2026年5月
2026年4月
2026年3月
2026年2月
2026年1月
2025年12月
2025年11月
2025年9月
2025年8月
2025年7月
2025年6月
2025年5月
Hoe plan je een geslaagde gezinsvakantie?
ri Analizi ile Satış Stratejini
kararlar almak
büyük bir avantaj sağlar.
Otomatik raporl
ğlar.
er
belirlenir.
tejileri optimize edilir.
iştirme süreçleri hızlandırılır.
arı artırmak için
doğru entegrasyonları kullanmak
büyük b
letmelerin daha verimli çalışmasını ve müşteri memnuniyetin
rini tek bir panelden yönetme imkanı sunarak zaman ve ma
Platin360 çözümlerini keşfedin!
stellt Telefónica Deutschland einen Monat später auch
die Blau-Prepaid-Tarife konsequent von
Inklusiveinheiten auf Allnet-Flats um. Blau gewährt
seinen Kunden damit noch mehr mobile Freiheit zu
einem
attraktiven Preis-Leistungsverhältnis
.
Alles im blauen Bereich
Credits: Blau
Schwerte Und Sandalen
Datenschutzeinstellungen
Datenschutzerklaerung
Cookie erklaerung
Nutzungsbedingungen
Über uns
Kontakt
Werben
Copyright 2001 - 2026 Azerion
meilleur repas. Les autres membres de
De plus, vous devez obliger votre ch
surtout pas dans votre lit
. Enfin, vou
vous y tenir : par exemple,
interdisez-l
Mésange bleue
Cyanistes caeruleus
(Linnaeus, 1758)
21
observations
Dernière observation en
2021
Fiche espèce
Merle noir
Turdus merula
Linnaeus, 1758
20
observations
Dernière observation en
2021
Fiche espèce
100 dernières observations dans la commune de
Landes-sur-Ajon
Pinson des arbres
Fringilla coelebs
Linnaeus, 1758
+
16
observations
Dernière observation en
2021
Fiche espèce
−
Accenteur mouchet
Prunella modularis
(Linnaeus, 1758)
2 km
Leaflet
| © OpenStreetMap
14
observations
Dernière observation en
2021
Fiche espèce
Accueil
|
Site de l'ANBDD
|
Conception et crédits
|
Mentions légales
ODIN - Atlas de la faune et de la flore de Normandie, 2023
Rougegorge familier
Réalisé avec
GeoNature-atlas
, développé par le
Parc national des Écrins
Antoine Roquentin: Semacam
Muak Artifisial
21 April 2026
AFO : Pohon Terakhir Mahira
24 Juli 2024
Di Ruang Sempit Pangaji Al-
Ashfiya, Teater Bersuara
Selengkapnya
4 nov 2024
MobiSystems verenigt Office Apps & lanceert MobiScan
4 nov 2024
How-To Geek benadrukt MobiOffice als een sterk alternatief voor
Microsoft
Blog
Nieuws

▸ **Action item**
Write out every line of the data above word for word, keeping the original order and line breaks.

▸ **Expected answer**
2026年5月
2026年4月
2026年3月
2026年2月
2026年1月
2025年12月
2025年11月
2025年9月
2025年8月
2025年7月
2025年6月
2025年5月
Hoe plan je een geslaagde gezinsvakantie?
ri Analizi ile Satış Stratejini
kararlar almak
büyük bir avantaj sağlar.
Otomatik raporl
ğlar.
er
belirlenir.
tejileri optimize edilir.
iştirme süreçleri hızlandırılır.
arı artırmak için
doğru entegrasyonları kullanmak
büyük b
letmelerin daha verimli çalışmasını ve müşteri memnuniyetin
rini tek bir panelden yönetme imkanı sunarak zaman ve ma
Platin360 çözümlerini keşfedin!
stellt Telefónica Deutschland einen Monat später auch
die Blau-Prepaid-Tarife konsequent von
Inklusiveinheiten auf Allnet-Flats um. Blau gewährt
seinen Kunden damit noch mehr mobile Freiheit zu
einem
attraktiven Preis-Leistungsverhältnis
.
Alles im blauen Bereich
Credits: Blau
Schwerte Und Sandalen
Datenschutzeinstellungen
Datenschutzerklaerung
Cookie erklaerung
Nutzungsbedingungen
Über uns
Kontakt
Werben
Copyright 2001 - 2026 Azerion
meilleur repas. Les autres membres de
De plus, vous devez obliger votre ch
surtout pas dans votre lit
. Enfin, vou
vous y tenir : par exemple,
interdisez-l
Mésange bleue
Cyanistes caeruleus
(Linnaeus, 1758)
21
observations
Dernière observation en
2021
Fiche espèce
Merle noir
Turdus merula
Linnaeus, 1758
20
observations
Dernière observation en
2021
Fiche espèce
100 dernières observations dans la commune de
Landes-sur-Ajon
Pinson des arbres
Fringilla coelebs
Linnaeus, 1758
+
16
observations
Dernière observation en
2021
Fiche espèce
−
Accenteur mouchet
Prunella modularis
(Linnaeus, 1758)
2 km
Leaflet
| © OpenStreetMap
14
observations
Dernière observation en
2021
Fiche espèce
Accueil
|
Site de l'ANBDD
|
Conception et crédits
|
Mentions légales
ODIN - Atlas de la faune et de la flore de Normandie, 2023
Rougegorge familier
Réalisé avec
GeoNature-atlas
, développé par le
Parc national des Écrins
Antoine Roquentin: Semacam
Muak Artifisial
21 April 2026
AFO : Pohon Terakhir Mahira
24 Juli 2024
Di Ruang Sempit Pangaji Al-
Ashfiya, Teater Bersuara
Selengkapnya
4 nov 2024
MobiSystems verenigt Office Apps & lanceert MobiScan
4 nov 2024
How-To Geek benadrukt MobiOffice als een sterk alternatief voor
Microsoft
Blog
Nieuws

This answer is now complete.